Maximum Subarray

Difficulty: Medium Source: NeetCode

Problem

Given an integer array nums, find the subarray with the largest sum and return its sum.

Example 1: Input: nums = [-2, 1, -3, 4, -1, 2, 1, -5, 4] Output: 6 Explanation: The subarray [4, -1, 2, 1] has sum 6.

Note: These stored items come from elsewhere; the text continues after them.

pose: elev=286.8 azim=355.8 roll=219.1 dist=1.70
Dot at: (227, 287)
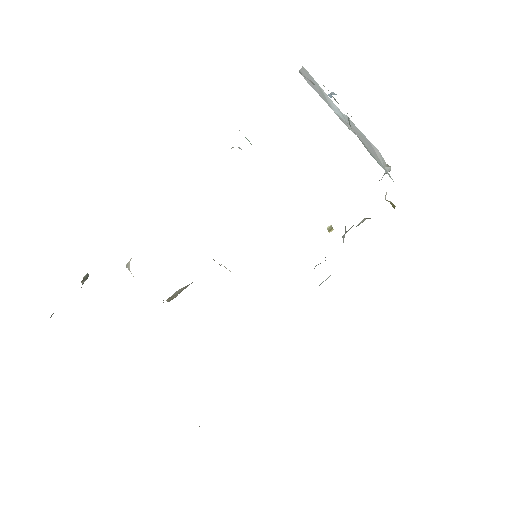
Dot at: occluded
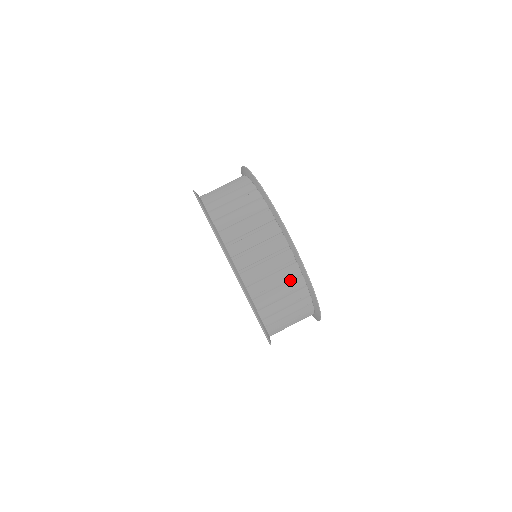
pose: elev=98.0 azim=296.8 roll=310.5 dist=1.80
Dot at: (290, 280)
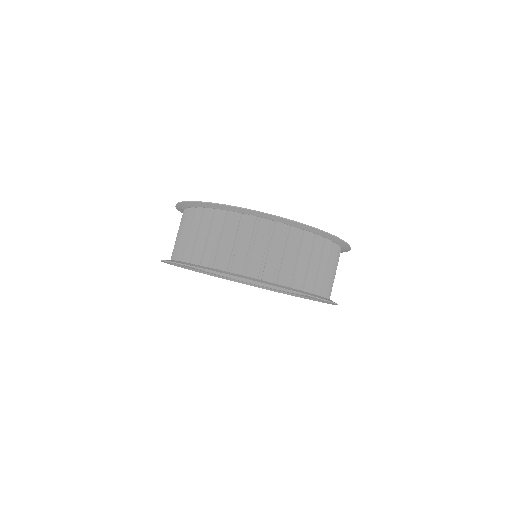
Dot at: occluded
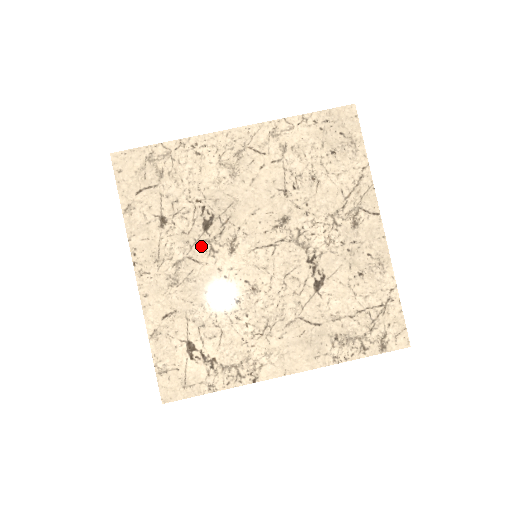
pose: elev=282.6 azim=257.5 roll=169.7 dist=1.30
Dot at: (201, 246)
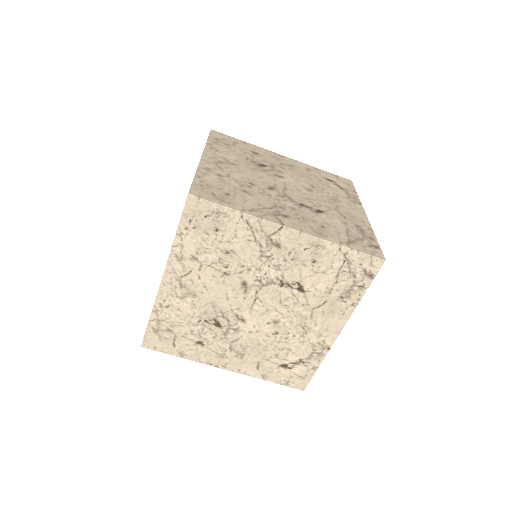
Dot at: (229, 334)
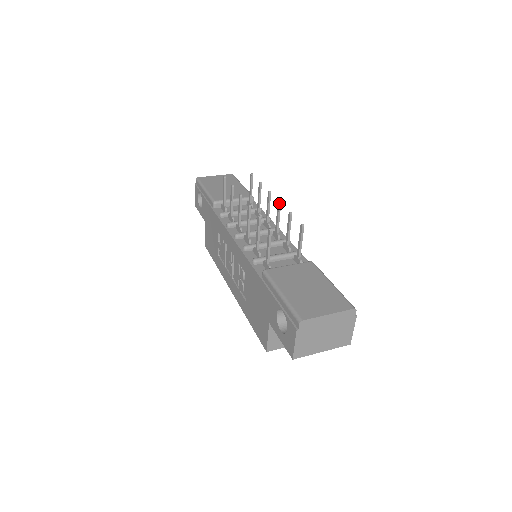
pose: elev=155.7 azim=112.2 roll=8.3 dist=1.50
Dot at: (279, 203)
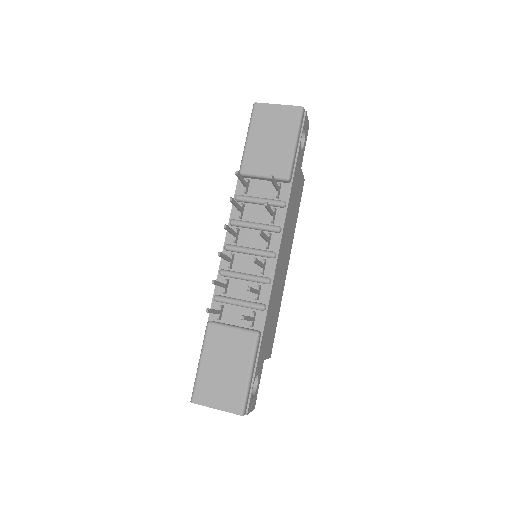
Dot at: (253, 261)
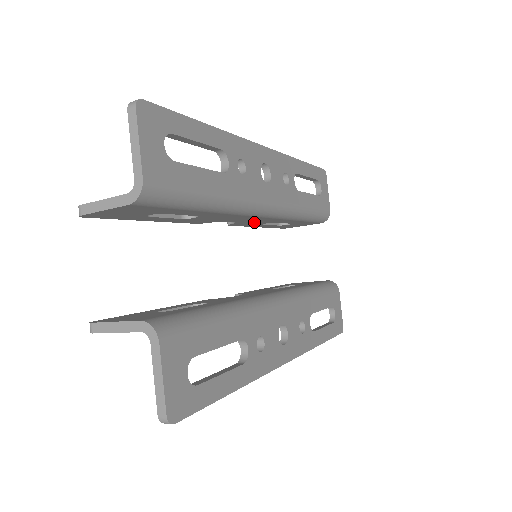
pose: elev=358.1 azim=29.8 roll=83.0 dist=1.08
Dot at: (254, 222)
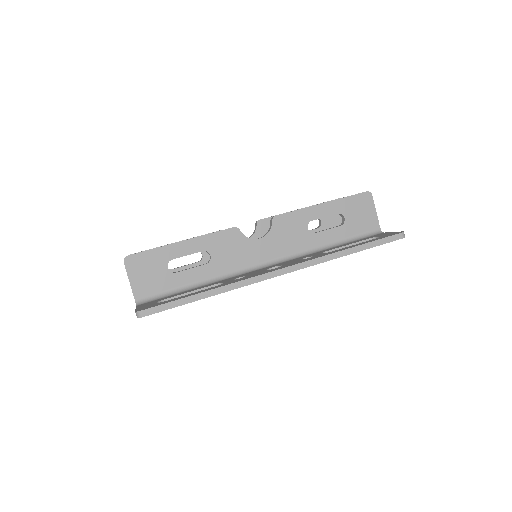
Dot at: (287, 234)
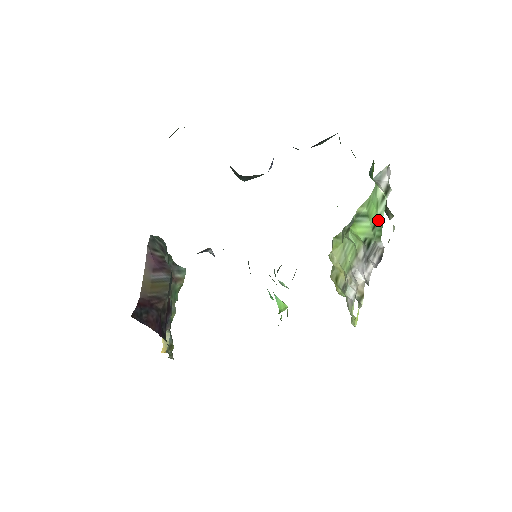
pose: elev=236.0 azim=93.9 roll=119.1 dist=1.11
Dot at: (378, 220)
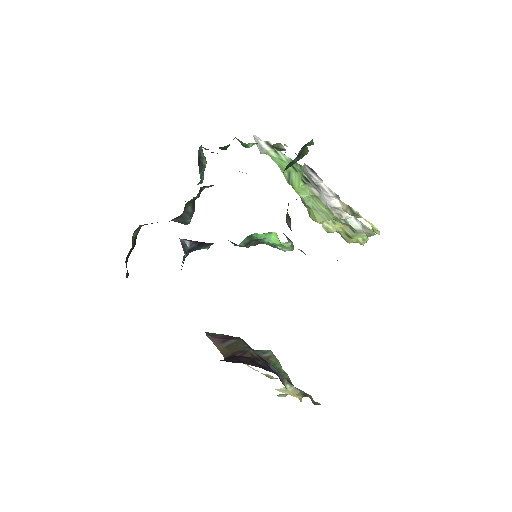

Example 2: Input: nums = [1] Output: 1

Example 3: Input: nums = [5, 4, -1, 7, 8] Output: 23

Constraints:

• 1 <= nums.length <= 10^5
• -10^4 <= nums[i] <= 10^4

Prerequisites

Before attempting this problem, you should be comfortable with:

• Greedy thinking — knowing when to abandon a running sum
• Dynamic programming basics — dp[i] in terms of dp[i-1]

1. Brute Force

Intuition

Try every possible subarray. For each starting index i, compute the sum of all subarrays starting at i and track the maximum. This is O(n²) — correct but slow.

Algorithm

1. Initialise max_sum = -infinity.
2. For each i from 0 to n-1:
   • running = 0
   • For each j from i to n-1:
     • running += nums[j]
     • max_sum = max(max_sum, running)
3. Return max_sum.

Solution

def maxSubArray(nums):
    max_sum = float('-inf')
    for i in range(len(nums)):
        running = 0
        for j in range(i, len(nums)):
            running += nums[j]
            max_sum = max(max_sum, running)
    return max_sum


print(maxSubArray([-2, 1, -3, 4, -1, 2, 1, -5, 4]))  # 6
print(maxSubArray([1]))                                 # 1
print(maxSubArray([5, 4, -1, 7, 8]))                   # 23
print(maxSubArray([-1, -2, -3]))                        # -1

Complexity

• Time: O(n²)
• Space: O(1)

2. Kadane’s Algorithm (Greedy / DP)

Intuition

At each index, decide: should we extend the current subarray or start a new one here? If the current running sum is negative, it can only drag down any future subarray — so we drop it and restart from the current element. Otherwise, we extend. This greedy decision is optimal: a negative prefix never helps.

More formally, dp[i] = max(nums[i], dp[i-1] + nums[i]). We only need the previous value, so we use a single variable.

Algorithm

1. Initialise current = nums[0], max_sum = nums[0].
2. For each num in nums[1:]:
   • current = max(num, current + num) — start fresh or extend.
   • max_sum = max(max_sum, current).
3. Return max_sum.

Solution

def maxSubArray(nums):
    current = nums[0]
    max_sum = nums[0]

    for num in nums[1:]:
        current = max(num, current + num)
        max_sum = max(max_sum, current)

    return max_sum


print(maxSubArray([-2, 1, -3, 4, -1, 2, 1, -5, 4]))  # 6
print(maxSubArray([1]))                                 # 1
print(maxSubArray([5, 4, -1, 7, 8]))                   # 23
print(maxSubArray([-1, -2, -3]))                        # -1
print(maxSubArray([-2, -1]))                            # -1


# Equivalent formulation: drop the prefix when it goes negative
def maxSubArray_v2(nums):
    max_sum = nums[0]
    current = 0

    for num in nums:
        current += num
        max_sum = max(max_sum, current)
        if current < 0:
            current = 0  # reset: negative prefix helps nobody

    return max_sum


print(maxSubArray_v2([-2, 1, -3, 4, -1, 2, 1, -5, 4]))  # 6

Complexity

• Time: O(n)
• Space: O(1)

Common Pitfalls

Initialising max_sum = 0. If all elements are negative, the best subarray is the single largest element. Starting at 0 would incorrectly return 0 for an all-negative array. Always initialise with nums[0] or -infinity.

Resetting current to 0 but forgetting to update max_sum first. In the “reset on negative” variant, update max_sum = max(max_sum, current) before resetting current. Otherwise you’ll miss the max that occurred just before the reset.

Confusing this with Maximum Subarray Sum with No Adjacent Elements. That’s a different problem (house robber variant). This problem allows any contiguous subarray, including one of length 1.